EXERCISE BRIEF :: Please output the following lines word for word, leaving out the pictures.

DATA EXTRACT ::
# # #

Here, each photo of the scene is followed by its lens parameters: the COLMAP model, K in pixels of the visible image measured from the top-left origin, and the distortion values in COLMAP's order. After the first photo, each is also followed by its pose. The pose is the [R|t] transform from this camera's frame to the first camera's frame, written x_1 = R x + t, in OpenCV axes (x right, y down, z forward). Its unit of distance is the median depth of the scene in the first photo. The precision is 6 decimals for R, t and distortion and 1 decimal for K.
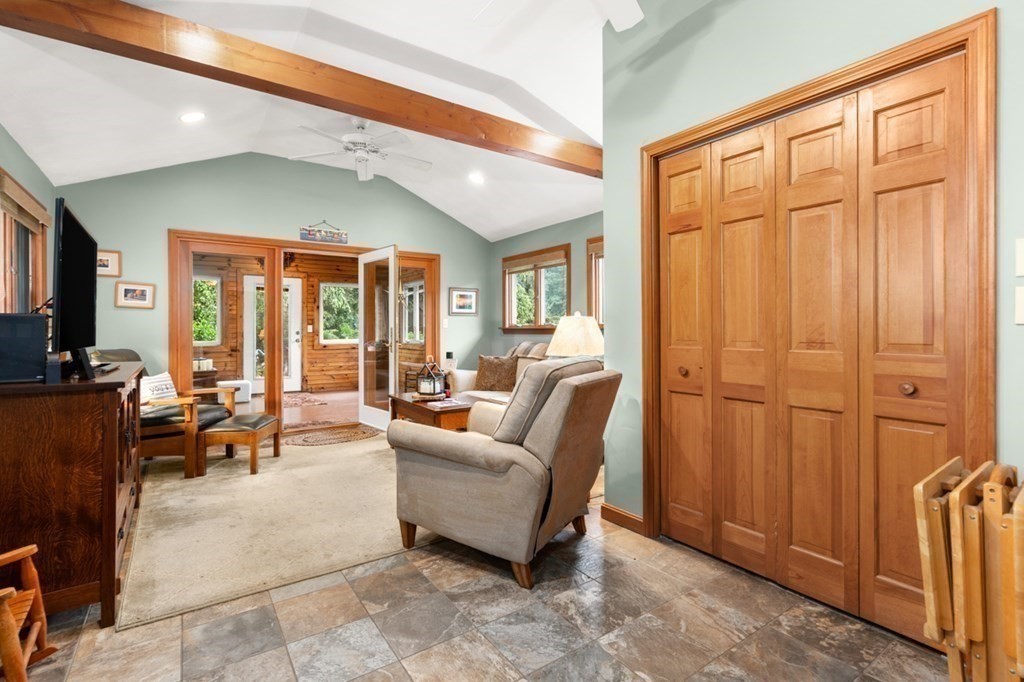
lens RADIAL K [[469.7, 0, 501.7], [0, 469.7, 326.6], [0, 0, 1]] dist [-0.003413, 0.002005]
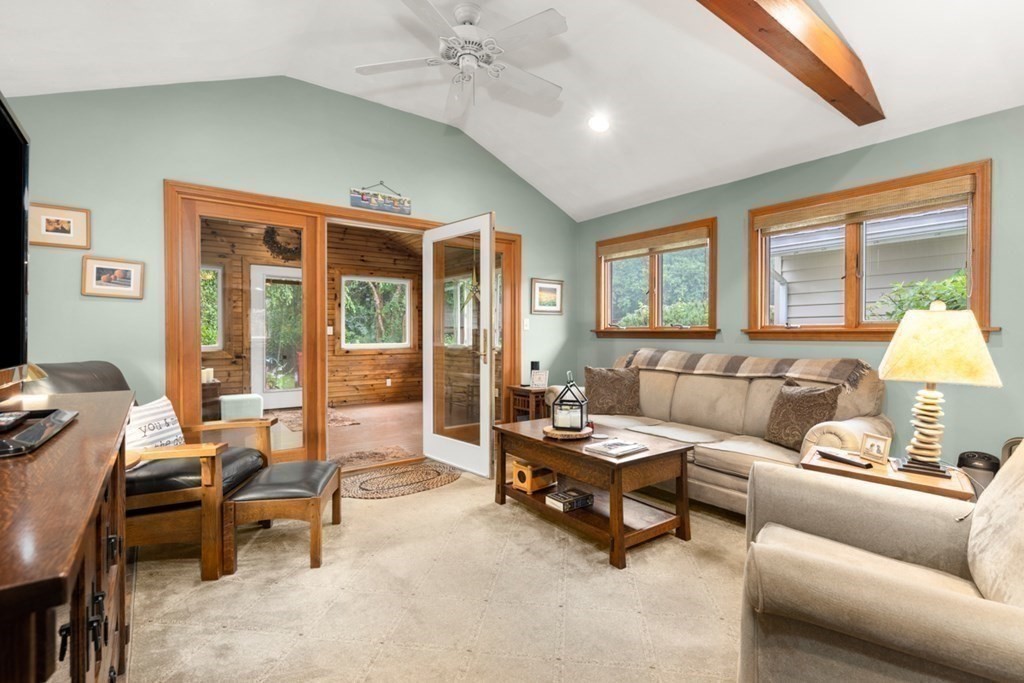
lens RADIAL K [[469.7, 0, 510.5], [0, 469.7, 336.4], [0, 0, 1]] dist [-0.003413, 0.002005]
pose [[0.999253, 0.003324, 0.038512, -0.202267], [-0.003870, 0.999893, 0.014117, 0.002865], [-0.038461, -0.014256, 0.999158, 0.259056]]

# # #

WORKED SOLUTION ::
Here, each photo of the scene is followed by its lens parameters: the COLMAP model, K in pixels of the visible image measured from the top-left origin, and the distortion values in COLMAP's order. After the first photo, each is also followed by its pose. The pose is the [R|t] transform from this camera's frame to the first camera's frame, written x_1 = R x + t, in OpenCV axes (x right, y down, z forward). Its unit of distance is the median depth of the scene in the first photo. The precision is 6 decimals for R, t and distortion and 1 decimal for K.
lens RADIAL K [[469.7, 0, 501.7], [0, 469.7, 326.6], [0, 0, 1]] dist [-0.003413, 0.002005]
lens RADIAL K [[469.7, 0, 510.5], [0, 469.7, 336.4], [0, 0, 1]] dist [-0.003413, 0.002005]
pose [[0.999253, 0.003324, 0.038512, -0.202267], [-0.003870, 0.999893, 0.014117, 0.002865], [-0.038461, -0.014256, 0.999158, 0.259056]]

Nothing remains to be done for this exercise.